(02-23-2017 05:45 PM)johnbragg Wrote: Let's say you have a 5-6 East-West split.
5 East division teams play a round robin, they each have 4 games. 6 West division teams play a round robin, they each have 5 games.
For an 8 game schedule, the East side needs 20 (4x5) cross-division games and the West needs 18 (3x6). 18 <> 20. The only way to square the circle with uneven, round-robin division is to have two West division schools play 9 conference games while everyone else plays 8.
Ah, yes. Good analysis, thank you.
In that case, there could be another "solution": rather than make two teams in the larger division play an extra (9th in this case) conf game, you could just have the two residual teams in the East that still need an 8th conf game play each other again. Maybe that's a worse solution.

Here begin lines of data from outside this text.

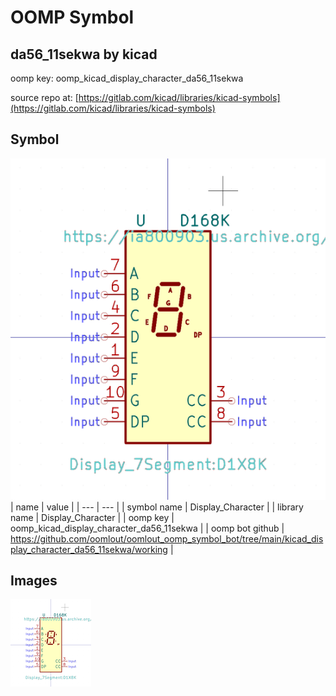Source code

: # OOMP Symbol  
## da56_11sekwa  by kicad  
  
oomp key: oomp_kicad_display_character_da56_11sekwa  
  
source repo at: [https://gitlab.com/kicad/libraries/kicad-symbols](https://gitlab.com/kicad/libraries/kicad-symbols)  
## Symbol  
  
[![working.png](working_600.png)](working.png)  
| name | value | 
| --- | --- | 
| symbol name | Display_Character | 
| library name | Display_Character | 
| oomp key | oomp_kicad_display_character_da56_11sekwa | 
| oomp bot github | https://github.com/oomlout/oomlout_oomp_symbol_bot/tree/main/kicad_display_character_da56_11sekwa/working | 
## Images  
  
[![working.png](working_140.png)](working.png)  
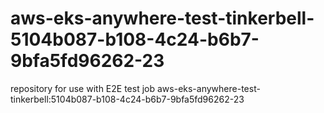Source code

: # aws-eks-anywhere-test-tinkerbell-5104b087-b108-4c24-b6b7-9bfa5fd96262-23
repository for use with E2E test job aws-eks-anywhere-test-tinkerbell:5104b087-b108-4c24-b6b7-9bfa5fd96262-23
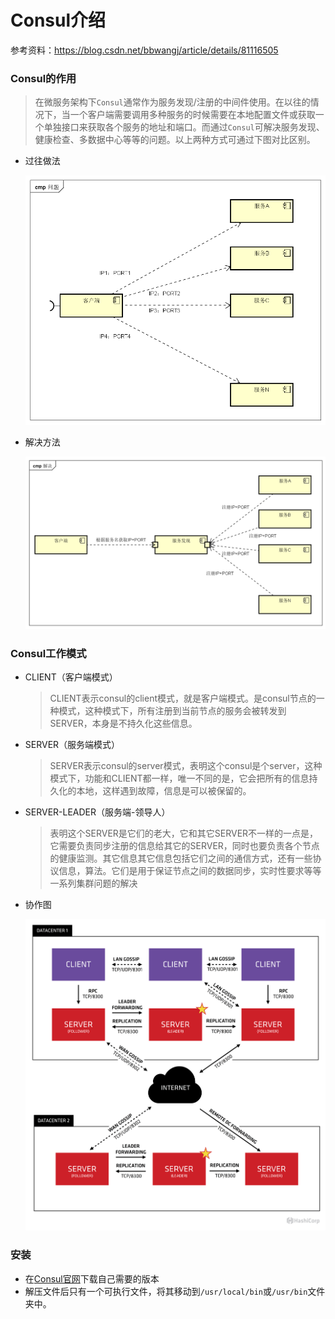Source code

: # Consul介绍

参考资料：https://blog.csdn.net/bbwangj/article/details/81116505

### Consul的作用

> 在微服务架构下`Consul`通常作为服务发现/注册的中间件使用。在以往的情况下，当一个客户端需要调用多种服务的时候需要在本地配置文件或获取一个单独接口来获取各个服务的地址和端口。而通过`Consul`可解决服务发现、健康检查、多数据中心等等的问题。以上两种方式可通过下图对比区别。

- 过往做法

  ![](./images/1.png)

- 解决方法

  ![](./images/2.png)

### Consul工作模式

- CLIENT（客户端模式）

  >  CLIENT表示consul的client模式，就是客户端模式。是consul节点的一种模式，这种模式下，所有注册到当前节点的服务会被转发到SERVER，本身是不持久化这些信息。

- SERVER（服务端模式）

  >  SERVER表示consul的server模式，表明这个consul是个server，这种模式下，功能和CLIENT都一样，唯一不同的是，它会把所有的信息持久化的本地，这样遇到故障，信息是可以被保留的。

- SERVER-LEADER（服务端-领导人）

  > 表明这个SERVER是它们的老大，它和其它SERVER不一样的一点是，它需要负责同步注册的信息给其它的SERVER，同时也要负责各个节点的健康监测。其它信息其它信息包括它们之间的通信方式，还有一些协议信息，算法。它们是用于保证节点之间的数据同步，实时性要求等等一系列集群问题的解决

- 协作图

  ![](./images/3.png)

### 安装

- 在[Consul官网](https://www.consul.io/downloads.html)下载自己需要的版本
- 解压文件后只有一个可执行文件，将其移动到`/usr/local/bin`或`/usr/bin`文件夹中。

Or you could just have them each find reasonable non-conf opponents to "count" as a conf game. Or they could all just agree that two teams in the smaller conf are OK with playing one less conf game.
Going up to 9 conf games, in the same scenario: East needs 25 more conf games after their divisional round robin (5 teams x 5 games), while the West needs 24 more conf games (6 teams x 4 games). Now you only have one team in the smaller division that is missing a game.
And at 10 conf games: East needs 30 (5 teams x 6 games), and the West needs 30 (6 teams x 5 games). Which of course makes sense, as that de facto just means every conf team players every other conf team. And at that point, as I mentioned earlier, the conf would also have the option of just taking the #1 vs #2 for the CCG.
(02-23-2017 09:06 PM)Stugray2 Wrote: The MAC and CUSA did that with 13; the larger division simply didn't play one round robin game..
I am pretty sure no waiver is needed, or if it is technically, the NCAA never bothered to enforce it. I don;t see why they would start now.
(02-23-2017 09:29 PM)johnbragg Wrote: The rule says round robin. They didn't enforce the rule on the MAC, who was doing Temple a favor, or on CUSA, who was caught off-guard by the UAB situation. I don't know if the AAC would get the same consideration just to avoid having to give an FBS indy a home.
(02-24-2017 01:00 AM)Attackcoog Wrote: I don't think any FBS conference would really care if the AAC got a waiver---but, worst case scenario is you comply with the round robin and get as close as you can to 8 games each with the rest of the schedule.
Guys, I think the confusion here on why the NCAA "didn't enforce the rule" or why those conferences didn't need a "waiver" is simply that they didn't break the rule. The rule only required, in those cases, that each of the seven teams in the larger division play all six other teams in that division, and that each of the six teams in the smaller division play all five other teams in that division.